Nausea and Vomiting Flashcards
What are the risk factors for post-op nausea and vomiting?
Patient factors: Female Age - declines through adult life Previous PONV or motion sickness Use of opioid analgesics Non-smoker
Surgical factors: Intra-abdominal laparoscopic surgery Intracranial or middle ear surgery Squint surgery Gynaecological surgery esp. ovarian Prolonged operative times Poor post op pain control
Anaesthetic factors: opiate analgesia or spinal analgesia Inhalation agents - NO Prolonged anaesthetic time Intraoperative dehydration or bleeding Overuse of bag and mask ventilation (gastric dilation)
What are the patient risk factors for post-op nausea and vomiting?
Patient factors: Female Age - declines through adult life Previous PONV or motion sickness Use of opioid analgesics Non-smoker
What are the surgical risk factors for post-op nausea and vomiting?
Surgical factors: Intra-abdominal laparoscopic surgery Intracranial or middle ear surgery Squint surgery Gynaecological surgery esp. ovarian Prolonged operative times Poor post op pain control
What are the anaesthetic risk factors for post-op nausea and vomiting?
Anaesthetic factors: opiate analgesia or spinal analgesia Inhalation agents - NO Prolonged anaesthetic time Intraoperative dehydration or bleeding Overuse of bag and mask ventilation (gastric dilation)
What are the areas of the brain involved in vomiting and nausea?
Brainstem:
Vomiting centre - located within the lateral reticular formation of medulla oblongata controls and coordinates movements in vomiting
Chemoreceptor trigger zone - located in the area postrema, located outside the BBB and therefore can respond to stimuli in the circulation
How does womiting happen?
Vomiting centre receives input from chemoreceptor trigger zone, GI tract, vestibular system and higher cortical structures - sight, smell, pain
If the stimuli are sufficient it acts of the diaphragm, stomach and abdominal musculature to initiate vomiting,
What neurotransmitters are involved in vomiting?
Chemoreceptor trigger zone: dopamine, 5HT3 receptors Vestibular apparatus: ACh and Histamine GI tract: dopamine Vomiting centre Histamine and 5HTs
What is important in assessing a patient with PONV
A-E approach
Airway - aspiration of vomit risk
Protection - use of NG tube
What are alternative causes of post-op NV
Anaesthetic/post op drugs
Infection
GI causes (post-opileus, bowel obstruction)
Metabolic causes (hypercalcaemia, uraemia, DKA)
Medication
CNS causes (raised ICP_
Psychiatric (Anxiety)
How is post op NV managed?
Prophylactic
Conservative
Pharmaceutical
What are prophylactic measures for post op NV?
Anaesthetic mesures - reduce opiates, reduce volatile gases, a void spinal anaesthetics
Prophylactic anti-emetics
Dexamethasone at induction of anaesthesia
What are conservative measures for NV?
Adequate fluid hydration
Adequate analgesia
Ensure no obstructive cause
What are pharmaceutical measures
Antiemetics
Multimodal therapy is more effective
Patients with impaired gastric emptying or gastric stasis should be trialed on pro kinetic agent such as metoclopramide (dopamine antagonist), unless bowel obstruction is suspected.
Hyoscine (anti-muscarinic) can help reduce secretions and subsequent NV in its with bowel obstruction
Suspected metabolic or biochemical imbalance such as uraemia, electrolyte imbalance, cytotoxic agents should be trialed on metoclopramide (dopamine antagonist)
Opioid induced NV typically responds well to cyclizine (H1Histamine receptor antagonist) or odansetron (5HT3 antagonist)
What type of drug is metoclopramide?
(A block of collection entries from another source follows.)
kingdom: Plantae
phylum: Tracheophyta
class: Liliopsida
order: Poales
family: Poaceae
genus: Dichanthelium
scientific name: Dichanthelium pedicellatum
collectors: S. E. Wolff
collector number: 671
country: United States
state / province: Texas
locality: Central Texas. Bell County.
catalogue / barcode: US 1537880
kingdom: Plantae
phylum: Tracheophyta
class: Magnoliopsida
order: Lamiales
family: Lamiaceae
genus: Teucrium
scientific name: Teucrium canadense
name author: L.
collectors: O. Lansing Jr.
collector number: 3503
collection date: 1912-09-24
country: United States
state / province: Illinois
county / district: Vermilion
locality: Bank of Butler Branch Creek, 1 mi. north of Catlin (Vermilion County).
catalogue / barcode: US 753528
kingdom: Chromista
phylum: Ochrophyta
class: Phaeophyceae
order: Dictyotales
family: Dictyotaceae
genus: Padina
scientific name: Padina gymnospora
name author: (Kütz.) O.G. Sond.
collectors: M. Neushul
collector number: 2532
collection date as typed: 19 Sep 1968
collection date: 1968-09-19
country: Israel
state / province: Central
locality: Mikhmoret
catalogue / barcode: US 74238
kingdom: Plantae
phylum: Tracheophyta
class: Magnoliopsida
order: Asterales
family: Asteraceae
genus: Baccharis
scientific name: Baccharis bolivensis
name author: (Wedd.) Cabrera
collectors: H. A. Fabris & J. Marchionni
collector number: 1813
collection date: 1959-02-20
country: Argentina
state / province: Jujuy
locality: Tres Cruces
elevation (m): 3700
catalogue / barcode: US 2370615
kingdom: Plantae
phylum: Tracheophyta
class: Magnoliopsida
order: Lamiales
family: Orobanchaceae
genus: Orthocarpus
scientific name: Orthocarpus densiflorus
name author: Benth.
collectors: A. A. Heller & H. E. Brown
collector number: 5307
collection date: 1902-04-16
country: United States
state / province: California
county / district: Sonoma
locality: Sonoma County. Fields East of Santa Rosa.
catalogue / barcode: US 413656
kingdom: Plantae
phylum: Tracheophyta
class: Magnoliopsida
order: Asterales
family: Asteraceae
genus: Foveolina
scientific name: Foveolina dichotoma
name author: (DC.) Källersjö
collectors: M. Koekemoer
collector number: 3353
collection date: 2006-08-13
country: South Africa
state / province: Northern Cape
Where does it act? What are indications? What are ADRs?
Dopamine receptor antagonist (D2)
Acts ont he postera on the floor of the fourth ventricle (vomiting centre) Increases rate of gastric emptying. Anticholinergic effects and blocks vagal afferent serotonin receptors.
GI causes of nausea/vomiting, migraine and post-operatively (oral,IM, IV)
Extrapyramidal side-effects (avoid in PD), galactorrhea due to prolactin release
What type of drug is odansetron? What is the mechanism of action? Indications? ADRs?
5HT receptor antagonist
Antagonises vagal afferent nerves in GI tract and antagonises receptors on the vomiting centre
High doses in radiation sickness, chemo and post-op enhanced by single dose of corticosteroids.